Requirement: What you return must match the records below exactly, apart from the omitted pictures.

Source records

════════════════════

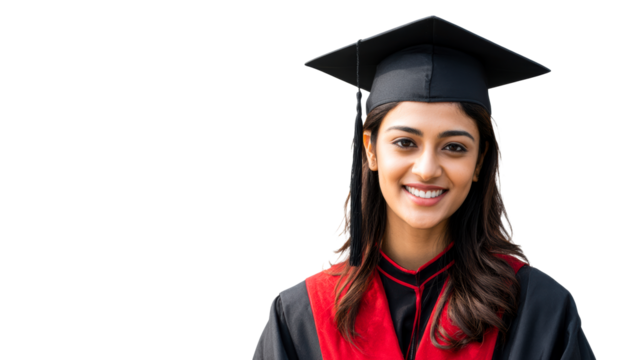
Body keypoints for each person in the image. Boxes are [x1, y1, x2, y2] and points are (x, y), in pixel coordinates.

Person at [252, 14, 596, 360]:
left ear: (479, 161)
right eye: (405, 142)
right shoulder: (300, 317)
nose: (428, 169)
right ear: (370, 150)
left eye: (454, 147)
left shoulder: (539, 311)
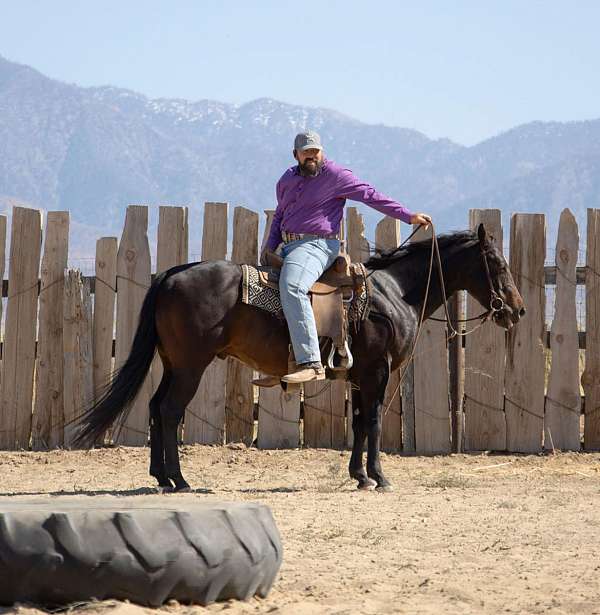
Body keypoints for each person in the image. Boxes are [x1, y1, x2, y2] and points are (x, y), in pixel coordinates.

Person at [262, 130, 432, 384]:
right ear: (295, 154)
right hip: (287, 248)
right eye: (306, 151)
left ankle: (310, 362)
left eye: (315, 151)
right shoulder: (286, 179)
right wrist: (268, 249)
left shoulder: (337, 176)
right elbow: (279, 216)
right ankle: (280, 360)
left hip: (317, 246)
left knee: (293, 287)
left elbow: (371, 196)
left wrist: (408, 216)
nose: (311, 156)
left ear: (322, 151)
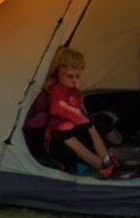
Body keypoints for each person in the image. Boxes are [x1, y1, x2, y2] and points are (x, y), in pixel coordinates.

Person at [24, 47, 118, 177]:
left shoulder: (73, 90)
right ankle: (100, 164)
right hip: (53, 139)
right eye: (70, 76)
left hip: (73, 129)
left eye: (77, 76)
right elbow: (58, 109)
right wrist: (81, 119)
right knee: (66, 131)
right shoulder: (53, 90)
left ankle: (106, 159)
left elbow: (80, 112)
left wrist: (85, 121)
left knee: (94, 125)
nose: (74, 80)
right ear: (58, 72)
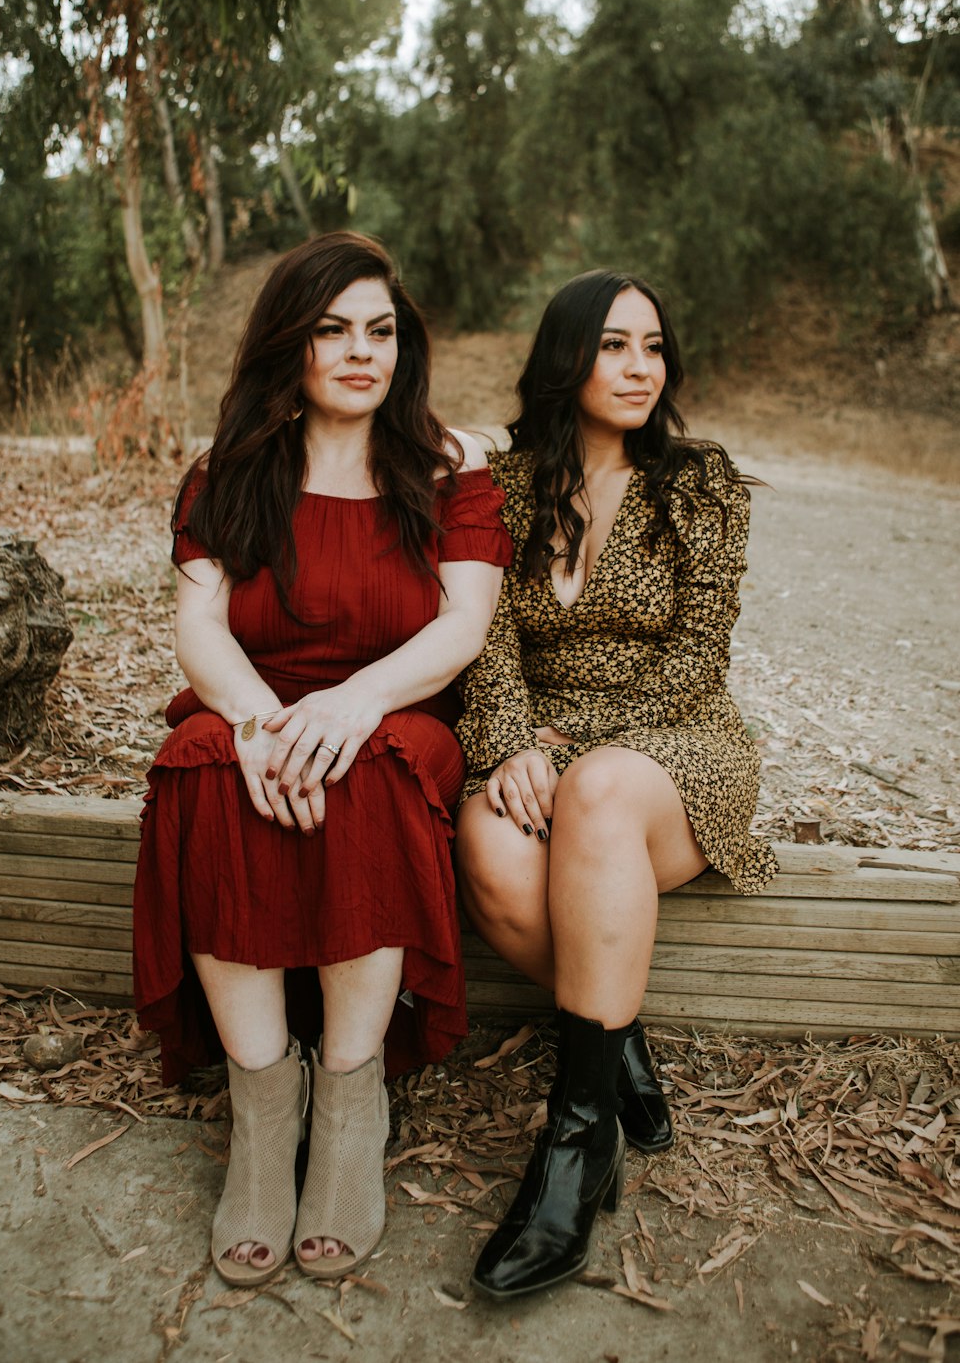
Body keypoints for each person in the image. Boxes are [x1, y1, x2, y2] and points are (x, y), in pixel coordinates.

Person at [132, 232, 509, 1287]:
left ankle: (349, 1101)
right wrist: (258, 722)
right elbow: (201, 629)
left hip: (392, 711)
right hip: (256, 701)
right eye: (332, 330)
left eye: (380, 331)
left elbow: (460, 627)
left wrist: (351, 702)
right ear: (288, 346)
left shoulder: (448, 469)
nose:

════════════════════

Answer for this exercise:
Body keypoints for each person in the image. Boxes are [x1, y1, x2, y2] and points are (x, y), in pixel coordinates.

Person at [252, 14, 596, 360]:
left ear: (479, 161)
right eye: (405, 142)
right shoulder: (300, 317)
nose: (428, 169)
right ear: (370, 150)
left eye: (454, 147)
left shoulder: (539, 311)
Body keypoints for each person in the image. Boxes are [x1, y1, x2, y2] and points are (x, y), in pixel coordinates.

Person at [262, 130, 432, 384]:
right ear: (295, 154)
right hip: (287, 248)
right eye: (306, 151)
left ankle: (310, 362)
left eye: (315, 151)
right shoulder: (286, 179)
right wrist: (268, 249)
left shoulder: (337, 176)
right elbow: (279, 216)
right ankle: (280, 360)
left hip: (317, 246)
left knee: (293, 287)
left elbow: (371, 196)
left wrist: (408, 216)
nose: (311, 156)
left ear: (322, 151)
Body keypoints for each person in the image. Boxes are [x1, y1, x2, y2] and points are (x, y), in pixel coordinates.

Person at [24, 47, 118, 177]:
left shoulder: (73, 90)
right ankle: (100, 164)
right hip: (53, 139)
right eye: (70, 76)
left hip: (73, 129)
left eye: (77, 76)
right elbow: (58, 109)
right wrist: (81, 119)
right knee: (66, 131)
right shoulder: (53, 90)
left ankle: (106, 159)
left elbow: (80, 112)
left wrist: (85, 121)
left knee: (94, 125)
nose: (74, 80)
right ear: (58, 72)
Body keypoints for each person in the image. Boxes are [x1, y1, x2, y2] and points are (x, y), in pixel coordinates.

Person at [132, 232, 509, 1287]:
left ankle: (349, 1101)
right wrist: (258, 722)
right elbow: (201, 629)
left hip: (392, 711)
right hip: (256, 701)
right eye: (332, 330)
left eye: (380, 331)
left elbow: (460, 627)
left wrist: (351, 702)
right ear: (288, 346)
left shoulder: (448, 469)
nose:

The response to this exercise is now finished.